Saturday, April 5, 2014, 2:00 – 3:00 pm, Grand Ballroom Salon A-F – OPEN TO THE PUBLIC
Speaker: Suzanne Corkin; Professor of Neuroscience, Emerita, Department of Brain and Cognitive Sciences, MIT
At age 27, Henry Molaison (H.M.) received an experimental operation to alleviate intractable epilepsy. Bilateral removal of his medial temporal lobe structures left him with a dense amnesia but preserved intellect. I will highlight results from 55 yrs of behavioral and imaging studies showing that short-term, long-term, declarative, and nondeclarative memory rely on different brain circuits. H.M. died in 2008, leaving his brain to Mass General and MIT for further study. He continues to illuminate the science of memory.
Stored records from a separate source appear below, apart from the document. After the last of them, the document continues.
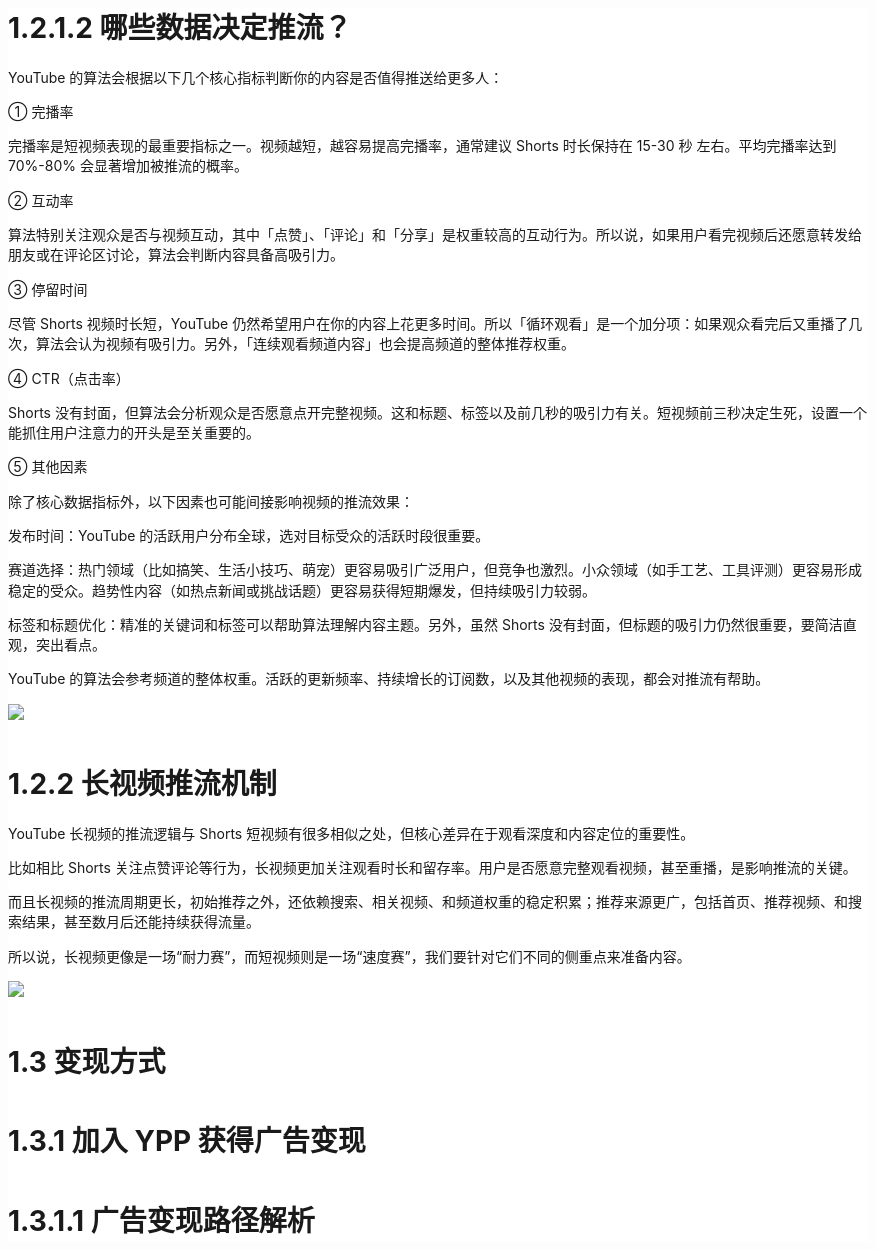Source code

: # 1.2.1.2 哪些数据决定推流？

YouTube 的算法会根据以下几个核心指标判断你的内容是否值得推送给更多人：

① 完播率

完播率是短视频表现的最重要指标之一。视频越短，越容易提高完播率，通常建议 Shorts 时长保持在 15-30 秒 左右。平均完播率达到 70%-80% 会显著增加被推流的概率。

② 互动率

算法特别关注观众是否与视频互动，其中「点赞」、「评论」和「分享」是权重较高的互动行为。所以说，如果用户看完视频后还愿意转发给朋友或在评论区讨论，算法会判断内容具备高吸引力。

③ 停留时间

尽管 Shorts 视频时长短，YouTube 仍然希望用户在你的内容上花更多时间。所以「循环观看」是一个加分项：如果观众看完后又重播了几次，算法会认为视频有吸引力。另外，「连续观看频道内容」也会提高频道的整体推荐权重。

④ CTR（点击率）

Shorts 没有封面，但算法会分析观众是否愿意点开完整视频。这和标题、标签以及前几秒的吸引力有关。短视频前三秒决定生死，设置一个能抓住用户注意力的开头是至关重要的。

⑤ 其他因素

除了核心数据指标外，以下因素也可能间接影响视频的推流效果：

发布时间：YouTube 的活跃用户分布全球，选对目标受众的活跃时段很重要。

赛道选择：热门领域（比如搞笑、生活小技巧、萌宠）更容易吸引广泛用户，但竞争也激烈。小众领域（如手工艺、工具评测）更容易形成稳定的受众。趋势性内容（如热点新闻或挑战话题）更容易获得短期爆发，但持续吸引力较弱。

标签和标题优化：精准的关键词和标签可以帮助算法理解内容主题。另外，虽然 Shorts 没有封面，但标题的吸引力仍然很重要，要简洁直观，突出看点。

YouTube 的算法会参考频道的整体权重。活跃的更新频率、持续增长的订阅数，以及其他视频的表现，都会对推流有帮助。

![](img/af46d397a25407ed2703b5e274286fb3.png)

# 1.2.2 长视频推流机制

YouTube 长视频的推流逻辑与 Shorts 短视频有很多相似之处，但核心差异在于观看深度和内容定位的重要性。

比如相比 Shorts 关注点赞评论等行为，长视频更加关注观看时长和留存率。用户是否愿意完整观看视频，甚至重播，是影响推流的关键。

而且长视频的推流周期更长，初始推荐之外，还依赖搜索、相关视频、和频道权重的稳定积累；推荐来源更广，包括首页、推荐视频、和搜索结果，甚至数月后还能持续获得流量。

所以说，长视频更像是一场“耐力赛”，而短视频则是一场“速度赛”，我们要针对它们不同的侧重点来准备内容。

![](img/85f27b907554886efc9c94c381f1e360.png)

# 1.3 变现方式

# 1.3.1 加入 YPP 获得广告变现

# 1.3.1.1 广告变现路径解析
Distributed circuits, not circumscribed centers, mediate visual recognition
Monday, April 7, 2014, 6:00 – 7:00 pm, Grand Ballroom Salon A-F
Speaker: Marlene Behrmann; Carnegie Mellon University
Increasingly, the neural mechanisms supporting visual cognition are being conceptualized as a distributed but integrated system, as opposed to a set of individual, specialized regions each subserving a particular visual behavior. Consequently, there is an emerging emphasis on characterizing the functional, structural and computational properties of these broad networks. In this talk, I will present a novel theoretical perspective, which elucidates the developmental emergence, computational properties and vulnerabilities of integrated circuits using face and word recognition as a model domain, and I will offer empirical data from developmental studies, ERP, fMRI and neuropsychology to support this account. Additionally, I will argue that, rather than being disparate and independent, these neural circuits are overlapping and subject to the same computational constraints. Specifically, the claim is that both word and face recognition rely on fine-grained visual representations but, by virtue of pressure to couple visual and language areas and to keep connection length short, the left hemisphere becomes more finely tuned for word recognition and, consequently, the right hemisphere becomes more finely tuned for face recognition. Thus, both hemispheres ultimately participate in both forms of visual recognition but their respective contributions are asymmetrically weighted.